Exercises ::
(a) In the MNWLK editorial, what undirected edge is added to the new graph for each one-way road (u, v)?
(b) Continue the MNWLK editorial from the point where it ends.

Text provided ::
---*---
# MNWLK - Editorial

Practice

Contest: Division 1

Contest: Division 2

Setter: Kasra Mazaheri

Tester: Arshia

Editorialist: Taranpreet Singh

Easy-Medium

# PREREQUISITES:

Observation, Finding Cycle in graph.

# PROBLEM:

Given a graph with N junction and M one-way roads (u_i, v_i), Heinz chooses a start city and then performs the following alternatively.

• Walk his way from the current junction to another junction using any one-way road leading to that junction from current junction.
• Moonwalk his way out of his current junction to another junction by a one-way road leading from that junction to his current junction. When Heinz does this, he is actually breaking the law (since he is using the one-way road in the wrong direction), but since he is moonwalking, no one will notice.

Heinz plans to end up in the junction where he started after performing an even number of actions. However, he does not want to use any of the one-way roads more than once in any direction (using a road for both walking and moonwalking is not allowed either). It’s worth noting that Heinz must walk at least one one-way road. Can he achieve this goal? If he can, find a sequence of roads he should use.

# QUICK EXPLANATION

• We can make a bipartite graph with 2*N vertices with undirected edges if for every one-way road (u, v) we add an undirected edge (u, N+v) in our bipartite graph.
• Solving the original problem is equivalent to finding a cycle in this new bipartite graph. Each cycle has even length in the bipartite graph.
• We can use BFS, DFS or any cycle finding algorithm to find any cycle in this graph, which starts from any node u such that 1 \leq u \leq N

# EXPLANATION

From the statement, if Heinz has currently used x roads, he can use a road properly or moonwalk depending upon parity of x. If x is even, he uses the road normally, otherwise, he moonwalks.

Let us build a new graph with 2*N nodes. For a road (u, v) in original graph, lets add an undirected edge (u, v+N) in our new graph.

Lemma: The original problem is equivalent to finding a cycle in this new graph.
Proof:

• The resulting graph is bipartite with both partitions having size N, since for each edge (u, N+v) added in this graph, we had 1 \leq u \leq N and N+1 \leq N+v \leq 2*N.
• Moving from u to N+v in this graph correspond to moving from u to v using one way road (u, v).
• Moving from N+v to u in this graph correspond to moonwalking over edge (u, v), thus moving from v to u.
• Since this graph is bipartite, all cycles shall have even length, which follows by the definition of bipartite graphs.
---*---
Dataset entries
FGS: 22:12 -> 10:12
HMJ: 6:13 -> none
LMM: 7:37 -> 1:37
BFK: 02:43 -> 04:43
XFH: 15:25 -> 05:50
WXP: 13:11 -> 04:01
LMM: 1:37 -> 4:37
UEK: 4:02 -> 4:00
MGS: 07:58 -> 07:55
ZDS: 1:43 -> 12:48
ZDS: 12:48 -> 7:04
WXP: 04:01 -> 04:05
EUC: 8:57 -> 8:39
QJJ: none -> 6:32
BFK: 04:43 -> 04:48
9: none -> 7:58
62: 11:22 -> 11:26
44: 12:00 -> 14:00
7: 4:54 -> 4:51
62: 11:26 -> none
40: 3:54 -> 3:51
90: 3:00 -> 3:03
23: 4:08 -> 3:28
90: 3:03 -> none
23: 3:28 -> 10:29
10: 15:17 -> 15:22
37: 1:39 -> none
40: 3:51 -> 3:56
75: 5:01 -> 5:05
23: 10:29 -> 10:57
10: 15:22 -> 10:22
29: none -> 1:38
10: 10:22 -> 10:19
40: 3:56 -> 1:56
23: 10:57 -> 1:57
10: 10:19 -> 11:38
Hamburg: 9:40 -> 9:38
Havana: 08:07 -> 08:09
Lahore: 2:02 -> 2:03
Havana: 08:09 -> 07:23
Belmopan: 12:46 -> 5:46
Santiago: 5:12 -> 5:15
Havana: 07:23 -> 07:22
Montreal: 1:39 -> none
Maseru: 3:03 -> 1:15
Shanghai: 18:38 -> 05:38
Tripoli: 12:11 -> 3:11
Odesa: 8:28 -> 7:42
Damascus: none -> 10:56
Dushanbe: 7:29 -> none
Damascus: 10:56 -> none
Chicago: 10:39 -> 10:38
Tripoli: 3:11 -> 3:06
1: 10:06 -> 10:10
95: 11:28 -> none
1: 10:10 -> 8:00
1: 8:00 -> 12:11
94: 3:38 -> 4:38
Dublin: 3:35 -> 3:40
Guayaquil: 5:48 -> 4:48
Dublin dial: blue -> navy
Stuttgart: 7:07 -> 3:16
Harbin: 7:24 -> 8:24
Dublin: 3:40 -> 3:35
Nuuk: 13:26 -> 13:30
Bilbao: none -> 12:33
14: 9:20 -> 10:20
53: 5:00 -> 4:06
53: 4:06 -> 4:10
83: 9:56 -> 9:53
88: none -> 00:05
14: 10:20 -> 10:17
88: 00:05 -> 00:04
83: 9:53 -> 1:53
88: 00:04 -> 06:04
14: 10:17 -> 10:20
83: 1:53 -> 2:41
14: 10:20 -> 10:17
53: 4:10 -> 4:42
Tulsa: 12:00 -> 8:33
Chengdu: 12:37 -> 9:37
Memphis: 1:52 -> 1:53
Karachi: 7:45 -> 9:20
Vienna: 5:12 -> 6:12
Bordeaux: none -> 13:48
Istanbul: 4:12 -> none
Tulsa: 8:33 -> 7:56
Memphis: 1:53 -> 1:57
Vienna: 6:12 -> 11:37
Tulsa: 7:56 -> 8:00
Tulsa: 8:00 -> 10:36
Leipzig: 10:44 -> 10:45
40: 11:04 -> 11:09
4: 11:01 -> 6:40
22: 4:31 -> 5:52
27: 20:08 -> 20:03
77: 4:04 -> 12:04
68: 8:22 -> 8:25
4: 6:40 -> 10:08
---*---
Answer set ::
(a) An undirected edge (u, v+N) is added.

(b)
• For nodes u such that 1 \leq u \leq N, all outgoing edges are to nodes N+v such that N+1 \leq N+v \leq 2*N which implies using one-way road. Now, from node N+v all outgoing edges are to nodes 1 \leq u \leq N which implies moonwalking. Hence, it is guaranteed that we use the road normally and moonwalk alternatively, which is required in the original problem.

Hence, the above claim reduces the problem of finding a cycle in this new bipartite graph.

We can use DFS, BFS to find a cycle in this graph, which may be referred here.

An important point to note here is that, if we find a cycle, the edges are to be printed so that the first edge is used as normal edge, the second edge is used for moonwalking, third edge is used as normal edge and so on. It is quite easy to get a WA missing this.

General idea for finding cycles

Start from an unvisited node and build a parent array, keeping track of ancestors. If a visited array is reached again, we can track the path till the first time the vertex was visited.
The same thing can be implemented by pushing vertices (or edge indices) into the stack and popping them out while printing answers.

# TIME COMPLEXITY

Time complexity is O(N) per test case.

# SOLUTIONS:

Setter's Solution
// In The Name Of The Queen
#include<bits/stdc++.h>
using namespace std;
const int N = 400005;
int n, m, cv, cu, ce, M[N];
pair < int , int > P[N];
vector < pair < int , int > > Adj[N];
void DFS(int v)
{
M[v] = 1;
if (u != P[v])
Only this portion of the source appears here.